The most basic career advice - say “Thank you”
The professional world can feel harsh these days. Ambiguous emails and curt Slack messages abound (to say nothing of the opaque, impersonal online job application process).
The good news? You can play a part in warming up this chilly landscape. And you can do it with a truly kindergarten-level skill - saying “thank you.” This might seem obvious, but it’s a habit we’ve all let slide.
I bet you can think of some people you should have thanked. Go ahead. Somebody did something nice for you, you got busy, and the thank you went by the wayside. Maybe you dashed off “Thanks!” in a text message or a Facebook chat. We can do better. Here’s how.
Thank you emails
We’ve all tacked on a quick “Thanks for all your help!” at the end of an email about something else. While this is basic courtesy, it won’t have the same impact as a dedicated thank you email.

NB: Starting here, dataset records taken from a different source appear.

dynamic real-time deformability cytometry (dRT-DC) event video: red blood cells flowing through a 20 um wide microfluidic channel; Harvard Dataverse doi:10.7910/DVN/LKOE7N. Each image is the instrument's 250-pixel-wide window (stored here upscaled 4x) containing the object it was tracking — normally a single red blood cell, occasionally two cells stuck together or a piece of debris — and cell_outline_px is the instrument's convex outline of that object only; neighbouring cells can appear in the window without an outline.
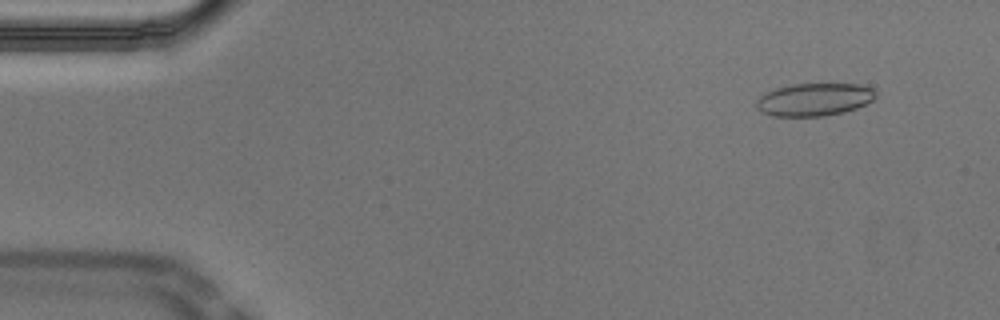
{"species": "Egyptian fruit bat (a non-hibernating species)", "species_latin": "Rousettus aegyptiacus", "temperature_condition": "cold", "stored_images_in_passage": 54, "camera_frame_rate_fps": 3000, "um_per_image_px": 0.085, "animal": {"sex": "male"}, "frame": {"image": 1, "passage_image": 5, "time_ms": 1.333, "image_size_px": [1000, 320], "cell_outline_px": [[876, 96], [872, 100], [856, 108], [844, 112], [824, 116], [772, 116], [760, 112], [756, 108], [756, 100], [760, 96], [776, 88], [792, 84], [856, 84], [872, 88], [876, 92]], "centroid_in_image_um": [69.18, 8.46], "position_along_channel_um": 15.8, "area_um2": 22.72}}
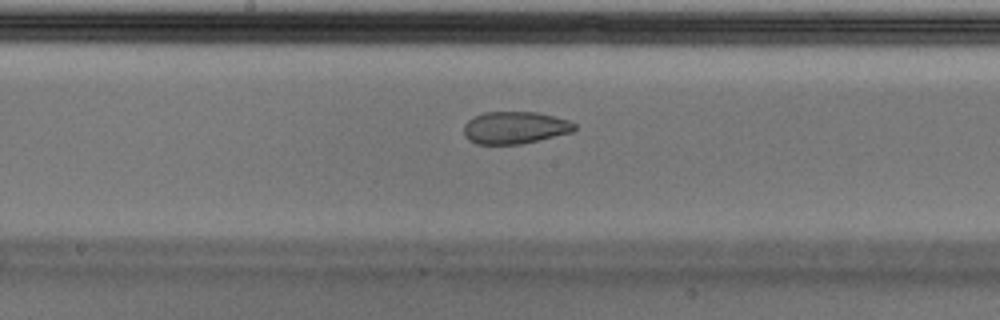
{"frame": {"image": 2, "passage_image": 28, "time_ms": 9.0, "image_size_px": [1000, 320], "cell_outline_px": [[576, 128], [572, 132], [520, 144], [476, 144], [468, 140], [464, 136], [464, 124], [472, 116], [484, 112], [536, 112], [556, 116], [568, 120], [576, 124]], "centroid_in_image_um": [43.74, 10.84], "position_along_channel_um": 204.5, "area_um2": 20.92}}
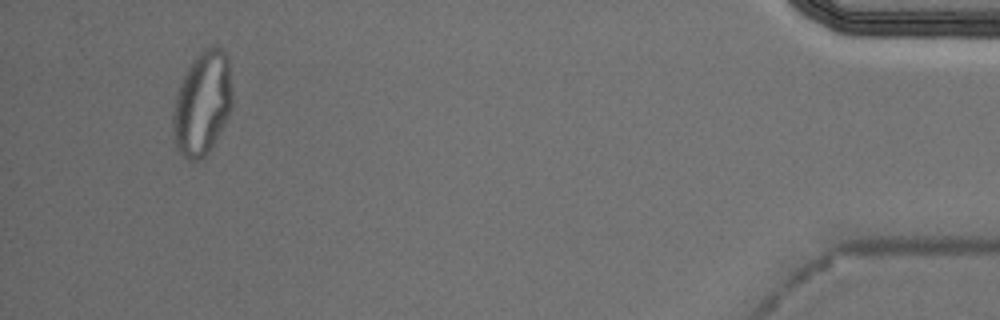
{"frame": {"image": 3, "passage_image": 51, "time_ms": 16.667, "image_size_px": [1000, 320], "cell_outline_px": [[232, 104], [228, 116], [224, 124], [208, 152], [200, 160], [188, 160], [180, 152], [172, 140], [172, 116], [176, 96], [184, 76], [192, 60], [204, 48], [220, 48], [228, 56], [232, 88]], "centroid_in_image_um": [17.19, 8.81], "position_along_channel_um": 418.0, "area_um2": 35.66}, "authors_computed_cell_mechanics": {"area_um2": 23.4668, "velocity_mm_per_s": 3.7246, "shape_relaxation_time_tau1_ms": null, "shape_relaxation_time_tau2_ms": 1.7724, "deformation_change_tau1": null, "deformation_change_tau2": 0.063}}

These don’t have to be complicated. But spending a tiny bit of time and thought will let the recipient know that you care, and that they matter. The key is to emphasize why their contribution meant so much to you. Here’s an example:
I just wanted to let you know how grateful I am for your advice - I think I’m going to stick with my current job rather than head to grad school. You’ve saved me a ton of time and internet searching. Thank you!

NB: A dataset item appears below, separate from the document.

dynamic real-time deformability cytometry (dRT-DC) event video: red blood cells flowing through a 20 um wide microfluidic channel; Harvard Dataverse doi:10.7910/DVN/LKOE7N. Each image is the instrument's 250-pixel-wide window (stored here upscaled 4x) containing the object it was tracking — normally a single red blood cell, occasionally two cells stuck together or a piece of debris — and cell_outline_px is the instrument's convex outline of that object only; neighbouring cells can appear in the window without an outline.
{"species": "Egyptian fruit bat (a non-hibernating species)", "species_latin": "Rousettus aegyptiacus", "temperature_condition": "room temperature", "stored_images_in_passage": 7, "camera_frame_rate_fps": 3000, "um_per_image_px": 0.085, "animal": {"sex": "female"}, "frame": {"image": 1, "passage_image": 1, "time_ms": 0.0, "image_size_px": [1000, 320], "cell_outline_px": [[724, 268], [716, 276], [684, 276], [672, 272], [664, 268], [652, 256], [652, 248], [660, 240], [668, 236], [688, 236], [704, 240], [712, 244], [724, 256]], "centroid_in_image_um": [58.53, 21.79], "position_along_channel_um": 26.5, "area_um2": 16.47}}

Truly, the subject “Thank you” and a couple of heartfelt lines is all it takes.
The Power of the Written Thank You
When you really need to make an impact – at a key job interview, for example – nothing beats a written thank you note. If this sounds old school, that’s because it is.
Your handwriting doesn’t have to be perfect, you don’t have to say a lot. But taking the time to write down your gratitude on a nice card, find a stamp, and mail the note will blow the recipient away. A handwritten thank you won’t be forgotten in this 99%-digital landscape. (If you doubt it, when was the last time you got one? I’ll wait while you do the math.)
This is the A+, extra credit option that’ll really blow someone away.
Remember, it’s never too late to be grateful.
If you can think of a moment when you’ve failed to thank someone, go ahead and do it now. There’s no expiration date on gratitude. If you’re still thinking about a person’s contribution to your life months or years later, that’s an extra warm and fuzzy detail worth noting.
I recently received a small gift from someone who I had given career advice to more than a year ago. She included a simple note saying that she was thankful for the contribution I had made to her professional development. It absolutely made my day and helped re-open our connection in a way that was meaningful and sincere.
Always remember, there’s no shortage of gratitude – it’s one of those rare resources that can multiply forever. The more you give, the more you have.